Unlike initiator caspases, their activation requires a cleavage of the protein after an aspartate residue, in other words a partial proteolysis. This cleavage is carried out by initiating caspases.
Example of process
Members of the TNF (tumor necrosis factor) family play a role in cell proliferation, differentiation and death, particularly in the context of the immune response and the inflammatory reaction. Some receptors of cytokines (alpha Tumor Necrosis Factor receptors) have in common a highly conserved intracellular pattern, made up of around sixty amino acids, called the death domain. This pattern is necessary for the activation of the cell death process in response to the engagement of the corresponding receptor.
For example, if the ligand of Fas (transmembrane protein) interacts with its receptor, or if that of TRAIL (TNF-related apoptosis-inducing ligand) interacts with one its receptors too, this pattern interacts with the adapter molecule FADD (Fas-associated death domain) via which the receptor recruits procaspase-8. The adapter molecule FADD, like the missing piece of a puzzle, connects death receptors (like Fas or TRAIL) and the initiator caspase.
Due to the trimerization of the receptor, necessary for its interaction with the ligand, the recruitment of procaspase-8 by each receptor allows local enrichment in this enzyme which promotes its self-activation. Caspase-8 activation is the first step in a caspase cascade leading to cell death by apoptosis.

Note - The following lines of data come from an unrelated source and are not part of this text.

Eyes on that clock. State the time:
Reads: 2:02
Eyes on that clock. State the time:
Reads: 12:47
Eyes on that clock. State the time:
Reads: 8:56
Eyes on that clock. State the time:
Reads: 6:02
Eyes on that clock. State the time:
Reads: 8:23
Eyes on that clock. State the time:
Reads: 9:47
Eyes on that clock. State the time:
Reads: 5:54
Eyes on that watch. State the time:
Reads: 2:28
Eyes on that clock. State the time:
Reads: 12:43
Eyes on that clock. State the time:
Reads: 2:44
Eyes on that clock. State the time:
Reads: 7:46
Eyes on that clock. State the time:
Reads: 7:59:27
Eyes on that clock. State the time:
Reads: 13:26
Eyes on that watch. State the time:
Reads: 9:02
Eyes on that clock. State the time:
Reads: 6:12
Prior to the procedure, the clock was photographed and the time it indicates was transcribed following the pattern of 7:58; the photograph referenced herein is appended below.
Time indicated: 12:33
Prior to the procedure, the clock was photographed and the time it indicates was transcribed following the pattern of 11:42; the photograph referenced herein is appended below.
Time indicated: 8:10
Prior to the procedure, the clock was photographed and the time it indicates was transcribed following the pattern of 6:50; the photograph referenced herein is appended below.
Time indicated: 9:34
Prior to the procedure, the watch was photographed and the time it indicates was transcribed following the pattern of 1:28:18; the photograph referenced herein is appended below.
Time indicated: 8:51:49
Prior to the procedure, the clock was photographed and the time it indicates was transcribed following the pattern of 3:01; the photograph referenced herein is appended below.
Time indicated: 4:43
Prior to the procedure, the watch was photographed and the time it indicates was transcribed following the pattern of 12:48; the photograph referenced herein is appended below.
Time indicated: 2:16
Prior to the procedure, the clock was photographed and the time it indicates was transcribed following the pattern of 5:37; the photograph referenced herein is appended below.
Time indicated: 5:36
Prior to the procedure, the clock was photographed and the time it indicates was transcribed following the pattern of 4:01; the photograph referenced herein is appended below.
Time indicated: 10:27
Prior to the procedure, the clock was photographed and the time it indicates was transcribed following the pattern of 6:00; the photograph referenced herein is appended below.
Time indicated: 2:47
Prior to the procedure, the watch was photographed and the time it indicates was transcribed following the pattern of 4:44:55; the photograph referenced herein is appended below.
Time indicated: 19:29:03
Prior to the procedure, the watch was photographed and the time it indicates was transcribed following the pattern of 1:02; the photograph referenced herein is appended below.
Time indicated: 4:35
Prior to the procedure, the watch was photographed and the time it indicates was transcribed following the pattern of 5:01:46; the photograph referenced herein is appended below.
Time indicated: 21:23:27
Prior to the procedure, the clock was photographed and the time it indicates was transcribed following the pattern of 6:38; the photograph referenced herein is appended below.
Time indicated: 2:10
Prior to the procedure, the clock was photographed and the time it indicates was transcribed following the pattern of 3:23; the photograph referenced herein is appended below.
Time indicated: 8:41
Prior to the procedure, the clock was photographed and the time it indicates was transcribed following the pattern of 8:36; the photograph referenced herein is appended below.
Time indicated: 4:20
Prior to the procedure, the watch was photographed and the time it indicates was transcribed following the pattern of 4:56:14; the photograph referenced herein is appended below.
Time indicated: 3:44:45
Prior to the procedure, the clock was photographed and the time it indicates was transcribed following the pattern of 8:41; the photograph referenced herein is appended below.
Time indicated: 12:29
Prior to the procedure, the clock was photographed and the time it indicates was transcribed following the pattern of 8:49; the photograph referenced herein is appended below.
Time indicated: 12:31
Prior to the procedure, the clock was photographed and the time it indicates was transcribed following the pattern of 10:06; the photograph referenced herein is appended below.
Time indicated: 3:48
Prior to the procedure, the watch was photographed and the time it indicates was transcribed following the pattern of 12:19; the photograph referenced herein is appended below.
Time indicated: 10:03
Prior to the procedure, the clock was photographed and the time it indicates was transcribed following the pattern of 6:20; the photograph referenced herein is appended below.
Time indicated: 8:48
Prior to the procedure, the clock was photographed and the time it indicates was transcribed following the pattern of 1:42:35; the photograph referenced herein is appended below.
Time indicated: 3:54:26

In many diseases such as cancer or Alzheimer disease, the causes and processes of cell death, apoptosis (cell’s progressive fragmentation which leads to apoptotic cell leads to apoptotic cell phagocytosis by the surrounding cells) and necrosis (accidental pathological death, due to disorganization of the cellular components, the cell volume increases until the cell blows up) are implicated.
That’s why the control of apoptosis by caspase inhibitors may be a solution. Many studies are therefore focused on the role and control of caspases in order to regulate the proliferation or excessive degradation of cells.